Hidden Sin
"Confess your sins to one another and pray for one another, that you may be healed” - James 5:16
While working a landscaping job in college, I got a splinter in my finger that I neglected for too long. I barely noticed its presence at first, but it soon became infected, and started sending shooting pains up my arm. Naturally, I ignored it. The splinter was so embedded in my finger that I saw no way to remove it and besides, I had other things to worry about. Days passed and the pains grew worse and worse until I could not use my hand. If I even lowered my hand to my side, the ballooning pressure incapacitated me.
I was completely useless at work and finally drove myself to the ER, holding one throbbing hand in the air. I rocked back and forth in the waiting room to relieve my pain, bitterly embarrassed that a tiny splinter had taken me down. Thanks to a long needle, a nurse relieved the unbearable pressure in a matter of seconds, but one of my fingernails is deformed to this day.
This humiliating experience reminds me a lot of a more recent one, where I finally confessed a sin to a close friend. It took everything in me to share my struggle and ask for prayer. But the sin had festered in secret for too long and it was affecting me to the same point as my infected splinter. What had begun as small and insignificant had swelled into something all consuming. As soon as I shared it, the pressure in my heart went away and I felt like I could finally breathe again.

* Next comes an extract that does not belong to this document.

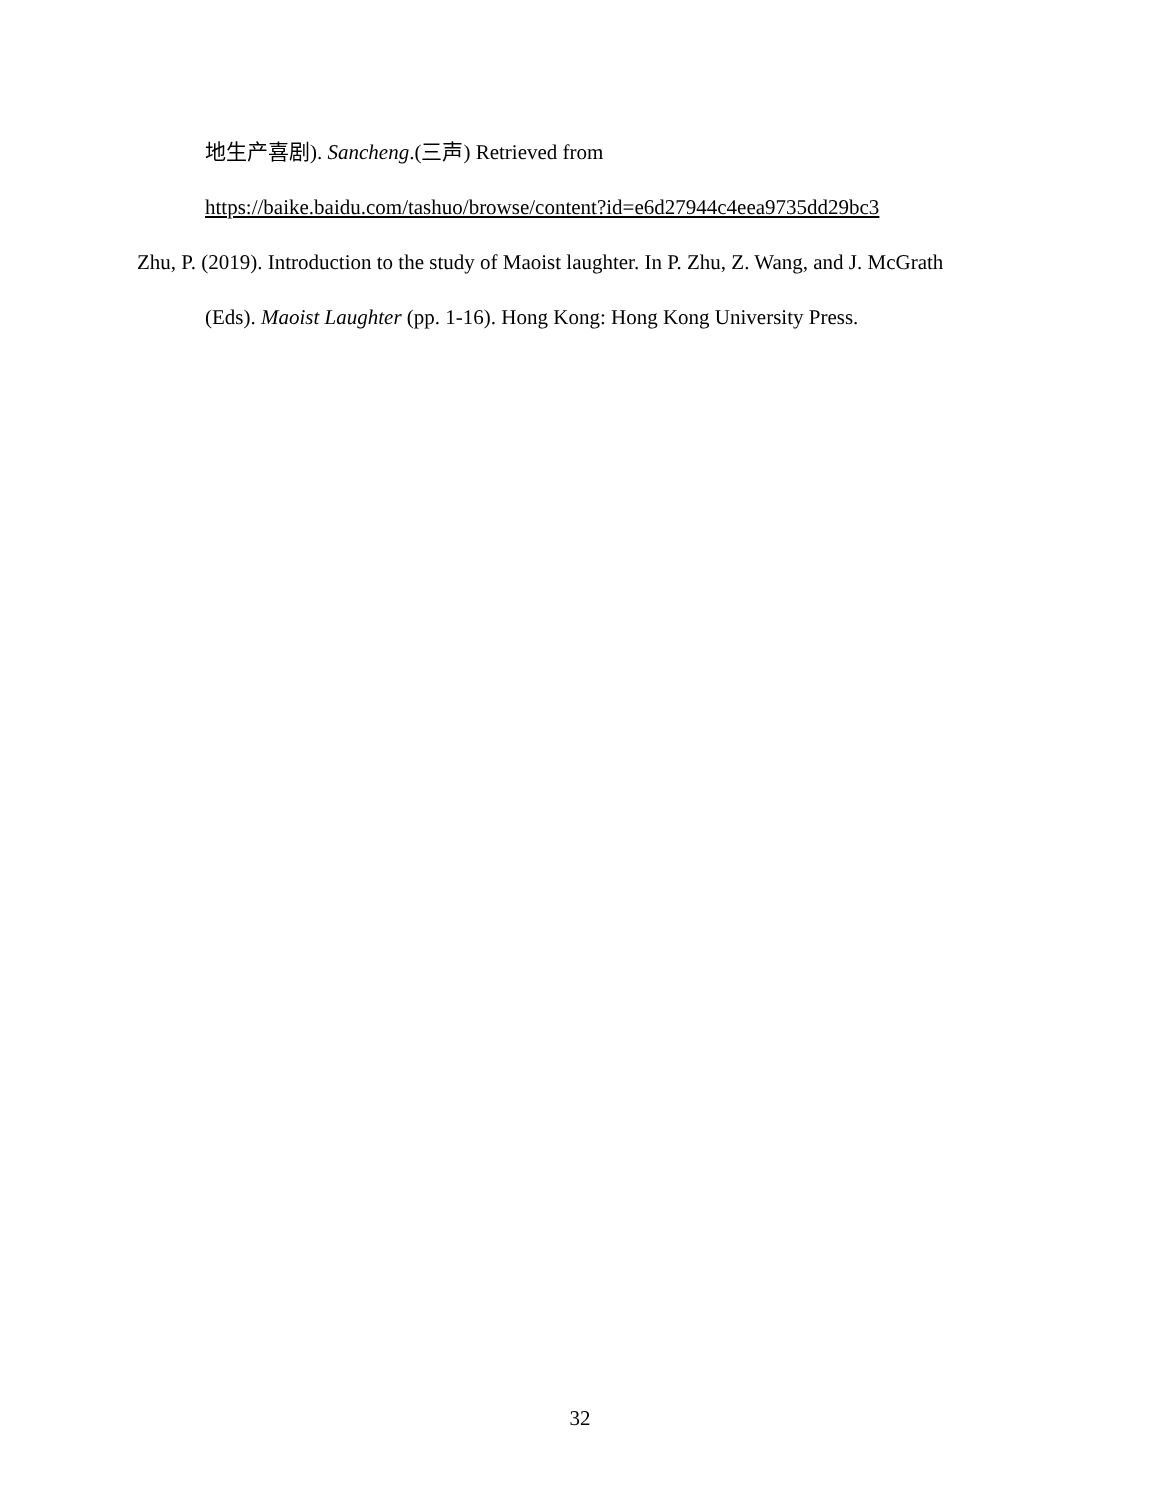地生产喜剧). Sancheng.(三声) Retrieved from
https://baike.baidu.com/tashuo/browse/content?id=e6d27944c4eea9735dd29bc3
Zhu, P. (2019). Introduction to the study of Maoist laughter. In P. Zhu, Z. Wang, and J. McGrath
(Eds). Maoist Laughter (pp. 1-16). Hong Kong: Hong Kong University Press.
32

The command in James 5:16, "Confess your sins to one another and pray for one another, that you may be healed," is an often overlooked part of Christian fellowship, but it gives us a practical way to cut the legs out from under our sin. It allows us to hold each other before the Lord as believers and grow closer to Him and each other, while practicing unified holiness. And the best news is, whatever sin we may confess, God will forgive us instantly, every time.